(Foto: Reprodução /Diogo Zacarias)
Manaus (AM) – As possíveis saídas antecipadas de ministros do primeiro escalão reacendem o debate sobre uma reforma ministerial e colocam o presidente Luiz Inácio Lula da Silva (PT) diante do desafio de equilibrar governabilidade, respostas ao eleitorado e articulação política em um momento decisivo do mandato.
Já comunicaram ao presidente o desejo de deixar seus cargos ainda no início deste ano Ricardo Lewandowski, do Ministério da Justiça, e Fernando Haddad, da Fazenda.

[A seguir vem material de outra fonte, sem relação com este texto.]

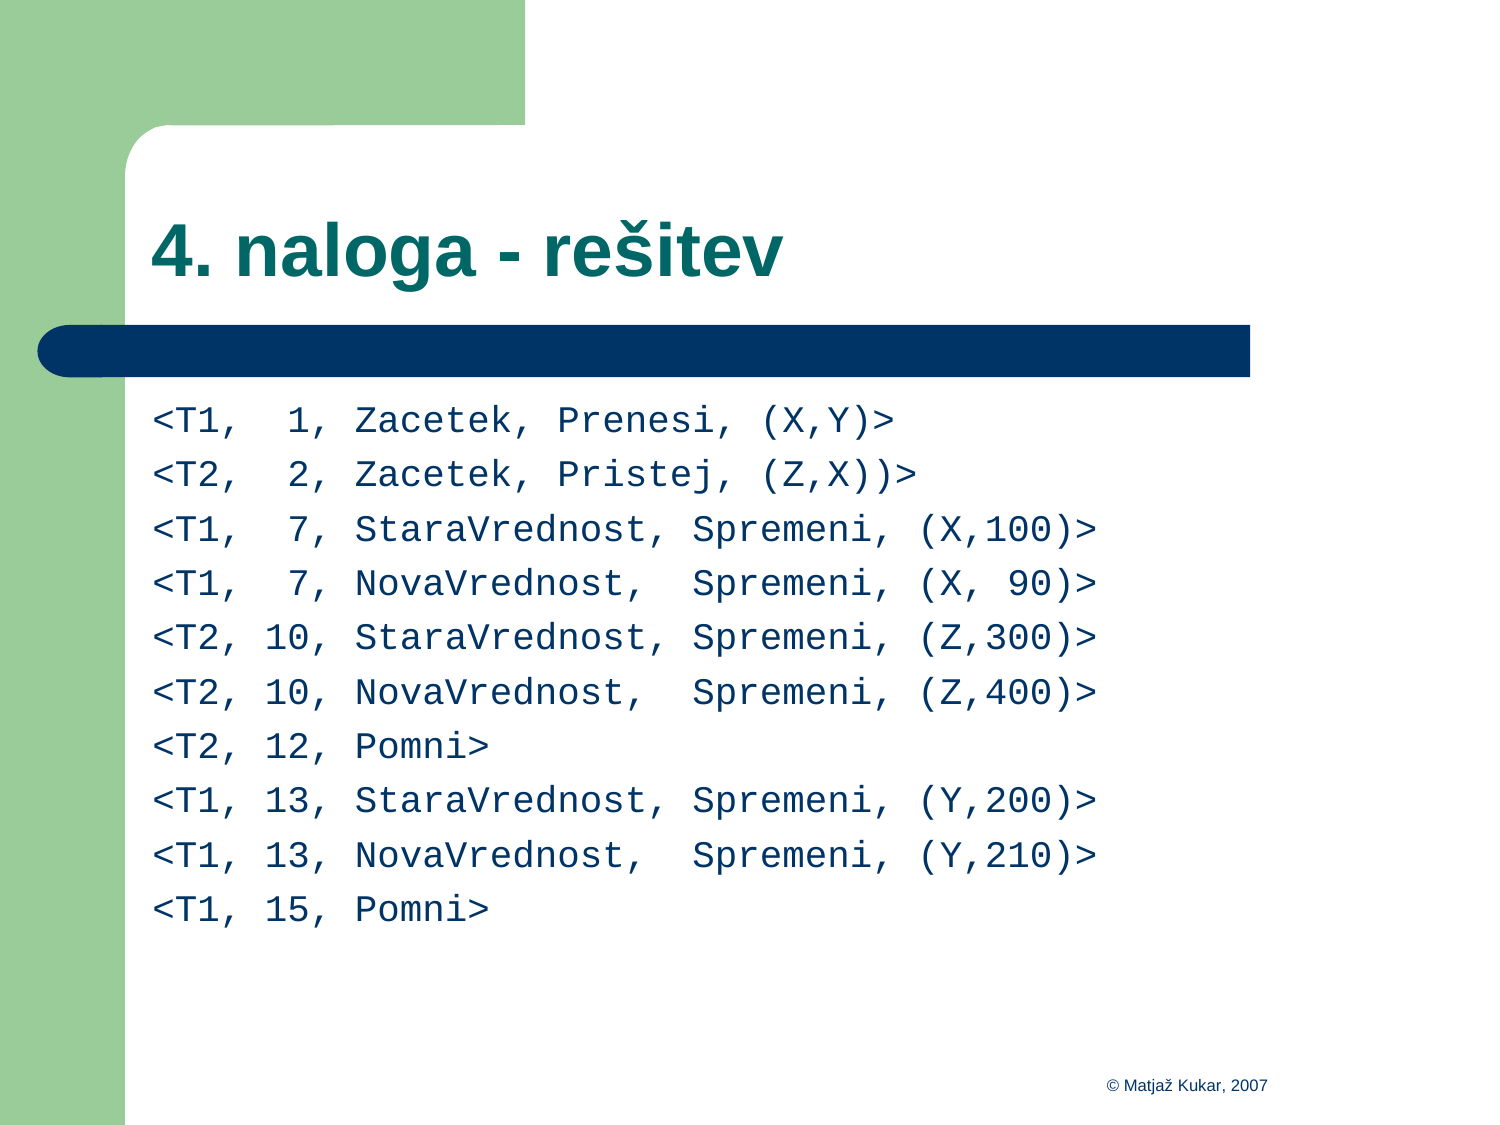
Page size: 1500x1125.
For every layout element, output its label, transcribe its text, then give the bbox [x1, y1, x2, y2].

list <T1, 1, Zacetek, Prenesi, (X,Y)> <T2, 2, Zacetek, Pristej, (Z,X))> <T1, 7, StaraVrednost, Spremeni, (X,100)> <T1, 7, NovaVrednost, Spremeni, (X, 90)> <T2, 10, StaraVrednost, Spremeni, (Z,300)> <T2, 10, NovaVrednost, Spremeni, (Z,400)> <T2, 12, Pomni> <T1, 13, StaraVrednost, Spremeni, (Y,200)> <T1, 13, NovaVrednost, Spremeni, (Y,210)> <T1, 15, Pomni> [137, 387, 1400, 999]
title 4. naloga - rešitev [136, 136, 1414, 301]
text_box © Matjaž Kukar, 2007 [949, 1025, 1426, 1103]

As sinalizações foram feitas em conversas diretas com Lula no fim de 2024 e indicam mudanças iminentes na equipe ministerial. Lewandowski pretende deixar o Ministério da Justiça ainda em janeiro, possivelmente até o fim desta semana, enquanto Haddad sinalizou disposição para permanecer até fevereiro, a fim de garantir uma transição mais organizada na Fazenda.
No caso da Justiça, a saída de Lewandowski ocorre em meio a críticas à atuação do governo na área de segurança pública, tema que lidera as preocupações do eleitorado segundo pesquisas recentes.
Dentro do ministério, há divergências sobre o momento da saída: técnicos defendem que o ministro permaneça até a votação da PEC da Segurança Pública, que ainda precisa avançar na Câmara e no Senado.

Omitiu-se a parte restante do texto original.